Les adversaires de la peine de mort saluent le geste audacieux du gouverneur républicain dans un pays largement acquis à la peine de mort. Samedi, à deux jours de la fin de son mandat, M. Ryan a commué les peines des 167 condamnés à mort dans l'Etat, arguant que le système judiciaire était "hanté par le démon de l'erreur". Pour la plupart, la peine de substitution retenue est la prison à vie.
Les abolitionnistes parlent d'un exemple pour le reste du pays. "Il est inévitable qu'une dynamique va suivre cette annonce", prédit David Elliot, porte-parole de la Coalition nationale pour l'abolition de la peine de mort. "Cela va renforcer l'impression grandissante dans l'esprit des Américains que le système de la peine de mort est fondamentalement déficient".
En revanche, les partisans du châtiment suprême ne voient dans ce geste de clémence qu'un écran de fumée destiné à faire diversion à un scandale politique qui risque de ternir sérieusement le bilan du gouverneur.
George Ryan quittait ses fonctions lundi à la veille de l'ouverture d'un procès pour racket mettant en cause son ancien secrétaire général, Scott Fawell, et son comité de campagne. Depuis que Ryan a pris ses fonctions en 1999, une enquête sur une affaire de corruption remontant au temps où il était secrétaire d'Etat du Michigan a été ouverte et de proches collaborateurs et amis inculpés. S'il n'a pas encore été mis en cause lui-même par la justice, les procureurs affirment qu'il savait que ses collaborateurs détruisaient des documents-clés compromettants.
"Quelle étonnante coïcidence qu'il sorte cette mesure de sa poche au dernier moment", s'étonne ironiquement le procureur Kevin Lyons. Dianne Clements, présidente de Justice pour tous, un groupe de défense de la peine de mort, accuse de son côté Ryan de chercher à se construire une postérité.
"A mon avis, la peine de mort n'a jamais été la vraie question. C'est un écran de fumée", renchérit Jacqui White, irritée que la décision de Ryan permette au meurtrier de sa soeur de vivre.

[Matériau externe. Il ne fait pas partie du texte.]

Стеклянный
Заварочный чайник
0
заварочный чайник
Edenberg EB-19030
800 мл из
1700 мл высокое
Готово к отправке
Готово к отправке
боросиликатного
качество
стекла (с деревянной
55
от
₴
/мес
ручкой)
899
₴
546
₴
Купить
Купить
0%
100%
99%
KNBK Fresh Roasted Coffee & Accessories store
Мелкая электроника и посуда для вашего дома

Le sénateur Peter Roskam, un républicain partisan de changements moins radicaux que Ryan sur la peine de mort, estime que la réaction des familles de victimes et des procureurs pourrait bloquer les tentatives de réforme. "Je ne pense pas que l'opinion comprendra pourquoi les gens qui ont commis des crimes vils et brutaux contres des enfants, des femmes et des hommes dans l'Illinois ne recevront pas le châtiment ultime", dit-il.
Ryan avait décrété un moratoire en 2000 sur les exécutions dans l'Illinois après que 13 personnes condamnées à mort depuis 1977 eurent été innocentées. Le Maryland a suivi l'exemple en suspendant les exécutions l'an dernier et plusieurs autres Etats envisagent des réformes, souligne Nancy Bothne, une responsable d'Amnesty International USA.
Ryan "a choisi de combattre la machine de mort", a déclaré le pasteur noir américain Jesse Jackson dimanche dans un sermon à New York. "Il a choisi de mettre fin au lynchage légal".